D’abord cette mesure ne détériorerait pas davantage les comptes publics puisqu’elle fait appel à la seule épargne privée. Ensuite elle permettrait de capitaliser sur notre mix énergétique qui fait la part belle au nucléaire dont les mérites sont enfin (!) reconnus ; il est plus facile de devenir une économie industrielle lorsque la fourniture énergétique est largement domestique.
Enfin, cela donnerait aux épargnants un accès à un investissement capable de prospérer en ambiance inflationniste. En effet, des actions de sociétés industrielles de qualité seront moins (voire pas du tout) affectées par la hausse des taux d’intérêt que les placements obligataires (dont l’assurance vie en euro) ou que les actions de sociétés peu dépendantes du cycle économique.
Il existe donc une opportunité majeure de faire converger, dans le contexte inflationniste qui se précise, les intérêts de l’Etat et des épargnants, après une longue décennie où leur épargne aura été dirigée vers le financement de la dette publique française contre une rémunération négative. Bien sûr, il conviendrait d’imaginer un dispositif suffisamment motivant car on ne réoriente pas l’épargne – des emprunts d’Etat vers les actions de sociétés industrielles – sans un minimum d’assurances et d’incitations.
« Reconnaissons définitivement nos dangereuses dépendances, admettons que l’inflation revient et mettons en œuvre des moyens solides pour y faire face, en s’appuyant sur nos atouts »
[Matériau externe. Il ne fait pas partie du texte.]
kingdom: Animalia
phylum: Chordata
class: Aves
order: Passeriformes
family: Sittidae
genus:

Nous avons assez souffert de nos faiblesses relatives ces dernières décennies. Nous n’avons que trop souvent éreinté notre compétitivité en nous auto-infligeant parfois des contraintes nationales au-delà de ce qu’exigeait notre appartenance à l’Europe. Reconnaissons définitivement nos dangereuses dépendances, admettons que l’inflation revient et mettons en œuvre des moyens solides pour y faire face, en s’appuyant sur nos atouts.
Reconstruire un secteur industriel digne de ce nom, pourvoyeur d’emplois qualifiés, bien payés grâce à des marges élevées et à une productivité industrielle toujours améliorable, principalement financée en actions par l’épargne privée. Voilà un excellent moyen de contribuer à résoudre l’équation économique qui nous est proposée pour les décennies qui viennent.
Faisons en sorte que l’inflation ne soit pas une fatalité. Pour cela, réfléchissons à une politique économique et à des mesures spécifiques adaptées à l’inversion probable des moteurs de l’économie mondiale après 40 ans de désinflation.
Frédéric Leroux est membre du comité d’investissement stratégique de Carmignac.